Bundesgerichtshof Beschluss, 02. Sept. 2010 - 2 StR 388/10
Gericht
Richter
BUNDESGERICHTSHOF
Gründe:
- 1
- Das Landgericht hat den Angeklagten wegen Handeltreibens mit Betäubungsmitteln in 101 Fällen verurteilt und deswegen wegen 74 Taten unter Einbeziehung von 49 Einzelstrafen aus einer Vorverurteilung eine Gesamtfreiheitsstrafe von drei Jahren sowie wegen 27 Taten eine weitere Gesamtfreiheitsstrafe von einem Jahr und acht Monaten verhängt.
- 2
- Schuldspruch und Strafausspruch sind rechtsfehlerfrei.
- 3
- Dass das Landgericht, obwohl es angenommen hat, der Angeklagte habe die veräußerten Kleinmengen teilweise "aus seinem Bestand" entnommen, keine Bewertungseinheiten festgestellt hat, ist nicht rechtsfehlerhaft, weil es hier an jedem Anhaltspunkt für eine Aufteilung der 101 Fälle fehlte und jede Zusammenfassung durch das Tatgericht willkürlich gewesen wäre.
- 4
- Keinen Bestand hat das Urteil jedoch, soweit eine Maßregelanordnung gemäß § 64 StGB unterblieben ist. Nach den Feststellungen des Landgerichts konsumiert der Angeklagte seit 2001 regelmäßig Heroin und benötigt seit 2005 etwa ein halbes Gramm Heroin täglich. Die Taten beging er, um seinen eigenen Konsum zu finanzieren. Damit liegen, wie der Generalbundesanwalt zutreffend ausgeführt hat, die Voraussetzungen des § 64 StGB nahe. Anhaltspunkte, warum es an einer konkreten Erfolgsaussicht einer Therapie fehlen sollte, sind nicht ersichtlich. Das Landgericht hat sich mit der Frage einer Maßregelanwendung nicht befasst. Das Urteil war daher insoweit aufzuheben.

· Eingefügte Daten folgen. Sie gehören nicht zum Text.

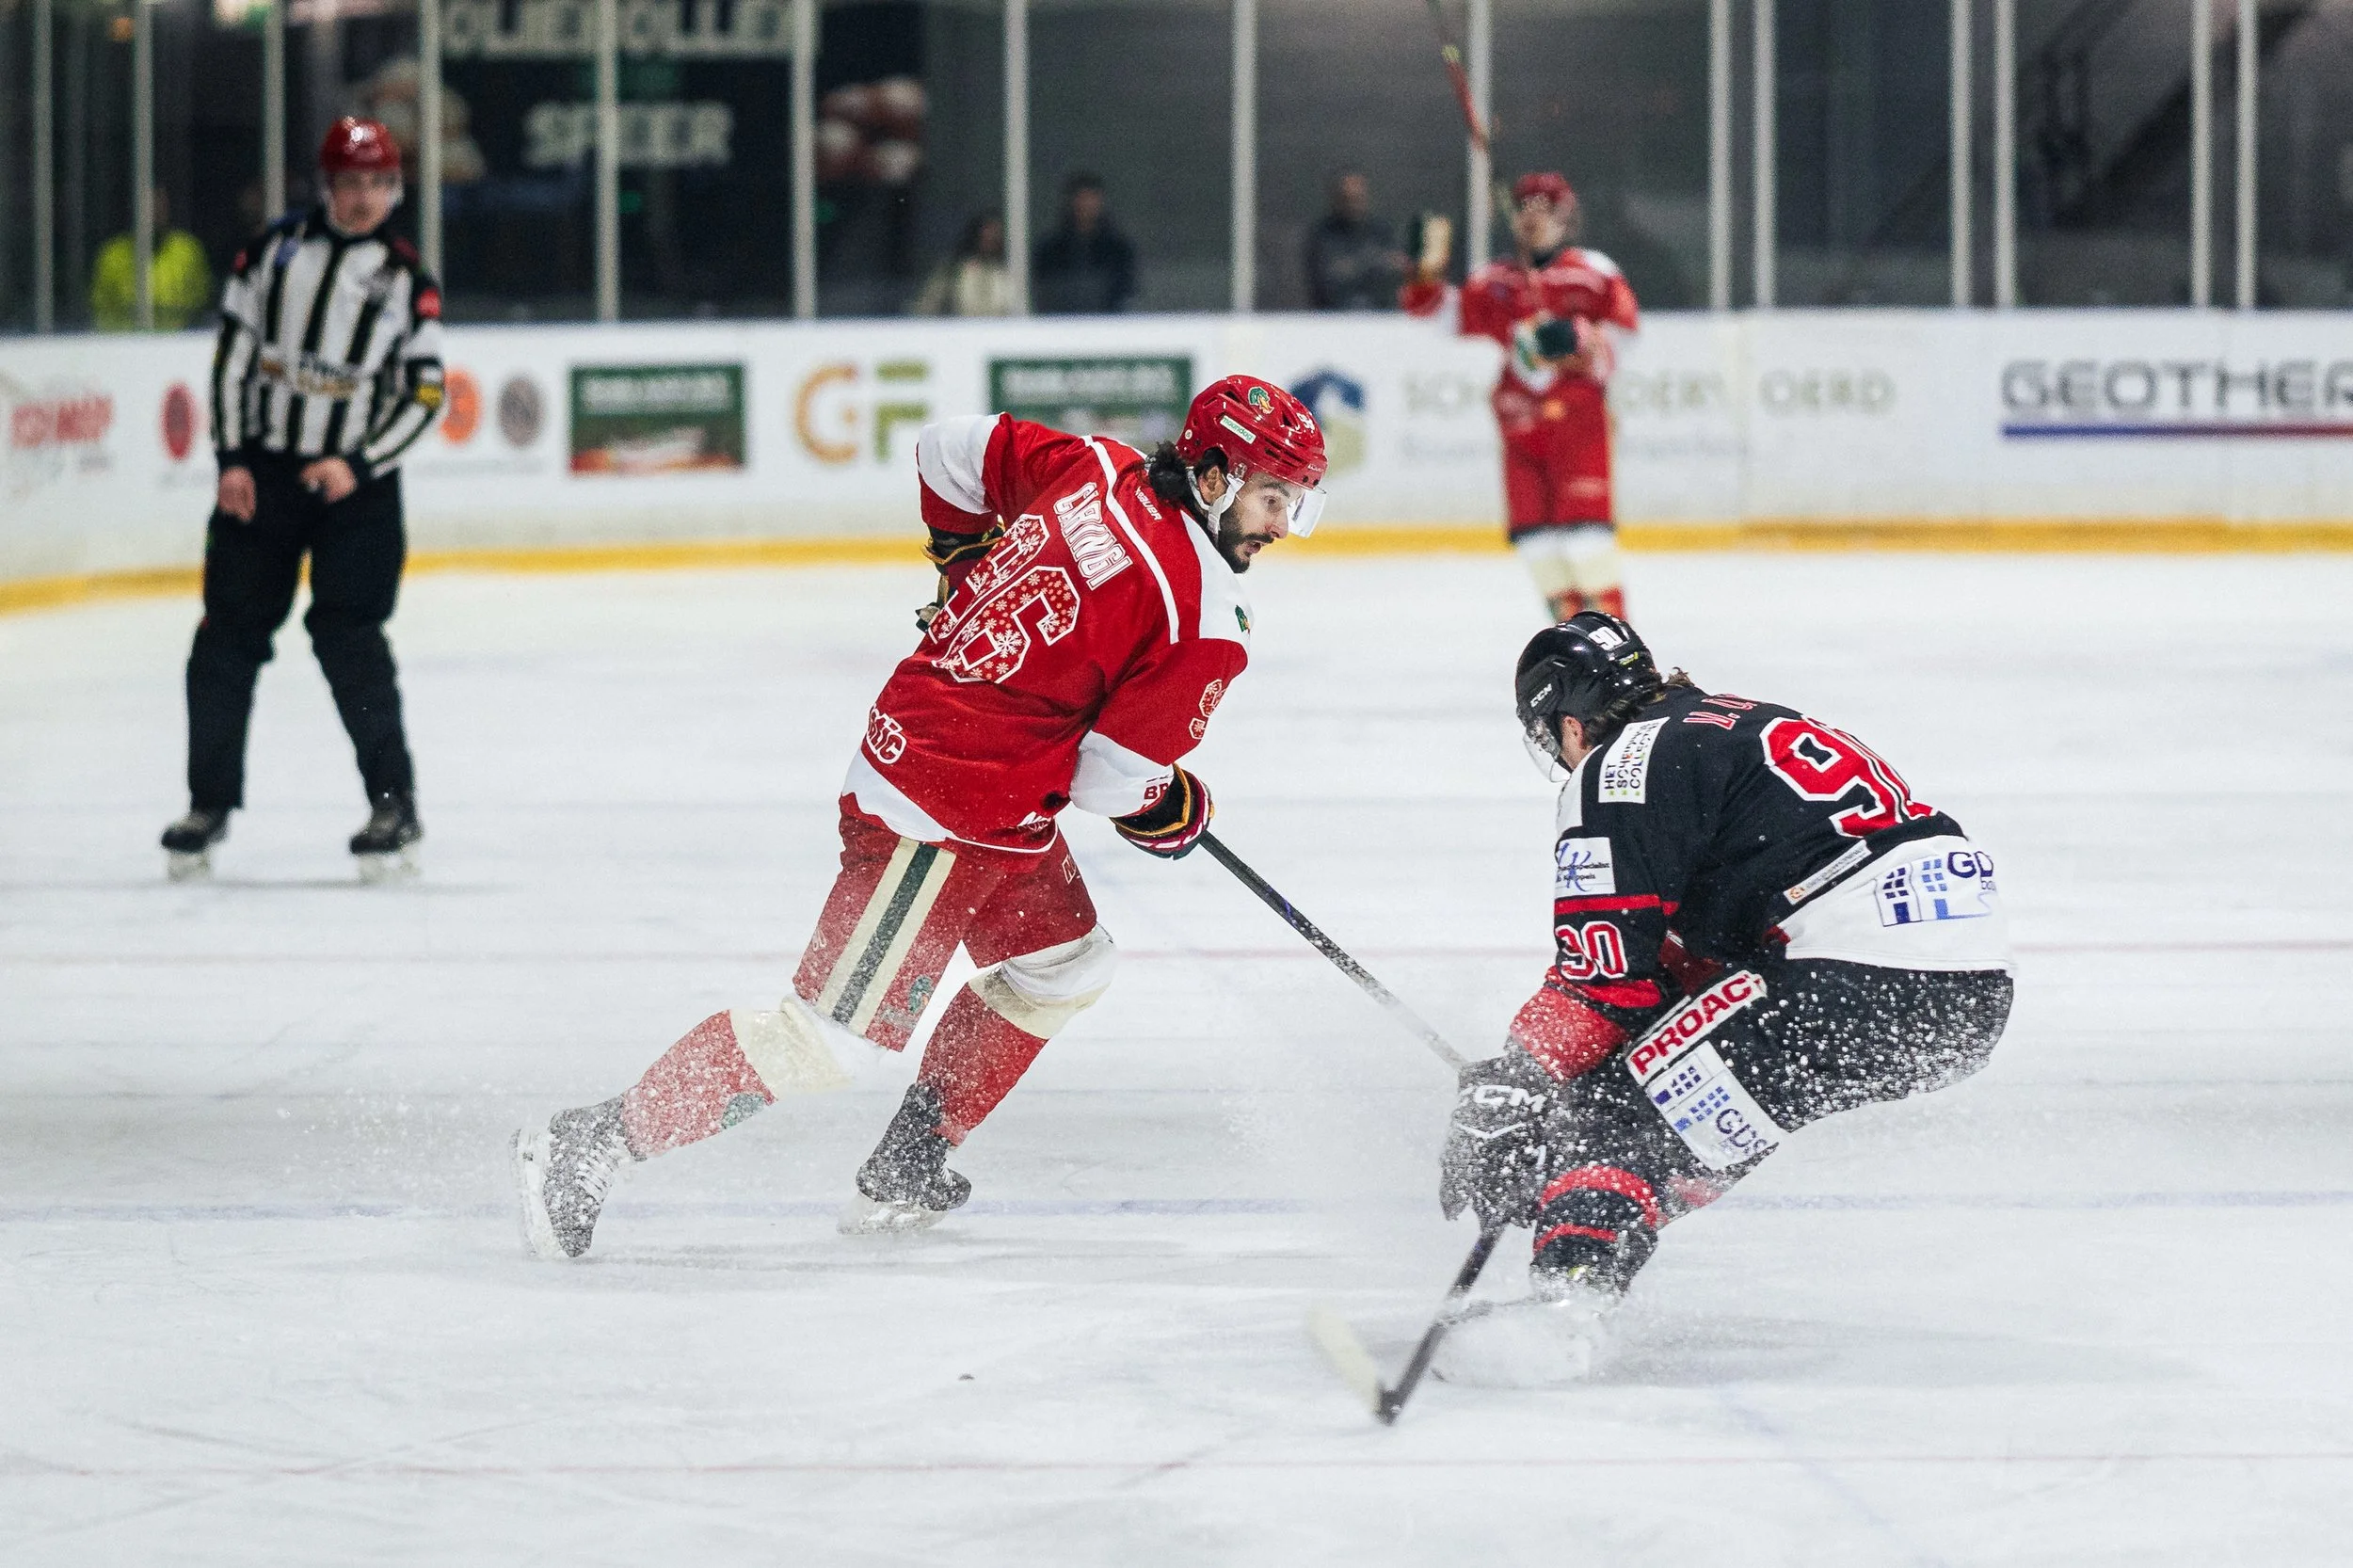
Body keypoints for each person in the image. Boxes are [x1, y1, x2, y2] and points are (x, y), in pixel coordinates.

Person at [513, 376, 1330, 1257]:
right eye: (1273, 495)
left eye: (1296, 502)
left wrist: (960, 568)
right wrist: (1174, 805)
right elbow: (1111, 784)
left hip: (979, 785)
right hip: (942, 810)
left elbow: (950, 448)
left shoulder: (1100, 466)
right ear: (1212, 477)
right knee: (826, 1044)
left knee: (1065, 965)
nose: (1283, 525)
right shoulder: (1202, 615)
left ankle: (909, 1163)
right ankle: (589, 1142)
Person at [1433, 613, 2012, 1381]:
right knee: (1682, 1116)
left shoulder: (1617, 768)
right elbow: (1679, 969)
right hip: (1964, 998)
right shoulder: (1732, 722)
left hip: (1857, 970)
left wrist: (1517, 1085)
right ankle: (1589, 1241)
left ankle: (1565, 1312)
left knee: (1611, 1117)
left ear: (1571, 723)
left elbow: (1602, 981)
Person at [157, 119, 446, 881]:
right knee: (225, 640)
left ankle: (394, 804)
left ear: (397, 189)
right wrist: (232, 459)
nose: (363, 200)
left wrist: (358, 462)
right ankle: (207, 805)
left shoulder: (406, 278)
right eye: (349, 184)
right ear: (326, 187)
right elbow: (231, 360)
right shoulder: (272, 254)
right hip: (264, 480)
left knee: (350, 637)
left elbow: (425, 394)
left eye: (378, 184)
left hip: (358, 490)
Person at [1401, 172, 1640, 621]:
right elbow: (1441, 316)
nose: (1533, 216)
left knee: (1586, 540)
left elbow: (1626, 334)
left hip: (1578, 424)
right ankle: (1576, 642)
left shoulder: (1593, 272)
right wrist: (1424, 275)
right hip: (1518, 427)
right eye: (1524, 206)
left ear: (1566, 217)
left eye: (1546, 207)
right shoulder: (1496, 280)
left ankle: (1620, 645)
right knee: (1536, 543)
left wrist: (1580, 337)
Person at [90, 187, 215, 331]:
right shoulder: (111, 255)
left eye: (159, 203)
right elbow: (101, 312)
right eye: (147, 204)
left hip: (178, 345)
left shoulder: (188, 251)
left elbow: (201, 306)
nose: (154, 210)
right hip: (124, 345)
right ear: (133, 208)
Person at [1032, 172, 1138, 314]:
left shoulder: (1118, 249)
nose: (1085, 204)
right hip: (1059, 326)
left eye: (1091, 198)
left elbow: (1127, 291)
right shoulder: (1050, 249)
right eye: (1081, 198)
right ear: (1071, 202)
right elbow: (1043, 289)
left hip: (1108, 326)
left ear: (1100, 202)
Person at [1304, 170, 1405, 311]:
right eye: (1347, 199)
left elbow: (1397, 267)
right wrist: (1375, 262)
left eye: (1358, 198)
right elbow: (1329, 277)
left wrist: (1359, 266)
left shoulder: (1381, 231)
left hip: (1380, 317)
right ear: (1337, 200)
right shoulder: (1323, 235)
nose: (1353, 205)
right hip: (1334, 318)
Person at [910, 210, 1015, 316]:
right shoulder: (954, 269)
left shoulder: (1011, 270)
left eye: (996, 234)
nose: (991, 238)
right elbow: (928, 305)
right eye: (987, 233)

Fischer Appl RiBGH Prof. Dr. Schmitt ist wegen Urlaubs an der Unterschriftsleistung gehindert. Fischer Krehl Eschelbach
Annotations
(1) Erachtet das Revisionsgericht die Vorschriften über die Einlegung der Revision oder die über die Anbringung der Revisionsanträge nicht für beobachtet, so kann es das Rechtsmittel durch Beschluß als unzulässig verwerfen.
(2) Das Revisionsgericht kann auf einen Antrag der Staatsanwaltschaft, der zu begründen ist, auch dann durch Beschluß entscheiden, wenn es die Revision einstimmig für offensichtlich unbegründet erachtet.
(3) Die Staatsanwaltschaft teilt den Antrag nach Absatz 2 mit den Gründen dem Beschwerdeführer mit. Der Beschwerdeführer kann binnen zwei Wochen eine schriftliche Gegenerklärung beim Revisionsgericht einreichen.
(4) Erachtet das Revisionsgericht die zugunsten des Angeklagten eingelegte Revision einstimmig für begründet, so kann es das angefochtene Urteil durch Beschluß aufheben.
(5) Wendet das Revisionsgericht Absatz 1, 2 oder 4 nicht an, so entscheidet es über das Rechtsmittel durch Urteil.
Hat eine Person den Hang, alkoholische Getränke oder andere berauschende Mittel im Übermaß zu sich zu nehmen, und wird sie wegen einer rechtswidrigen Tat, die sie im Rausch begangen hat oder die auf ihren Hang zurückgeht, verurteilt oder nur deshalb nicht verurteilt, weil ihre Schuldunfähigkeit erwiesen oder nicht auszuschließen ist, so soll das Gericht die Unterbringung in einer Entziehungsanstalt anordnen, wenn die Gefahr besteht, dass sie infolge ihres Hanges erhebliche rechtswidrige Taten begehen wird. Die Anordnung ergeht nur, wenn eine hinreichend konkrete Aussicht besteht, die Person durch die Behandlung in einer Entziehungsanstalt innerhalb der Frist nach § 67d Absatz 1 Satz 1 oder 3 zu heilen oder über eine erhebliche Zeit vor dem Rückfall in den Hang zu bewahren und von der Begehung erheblicher rechtswidriger Taten abzuhalten, die auf ihren Hang zurückgehen.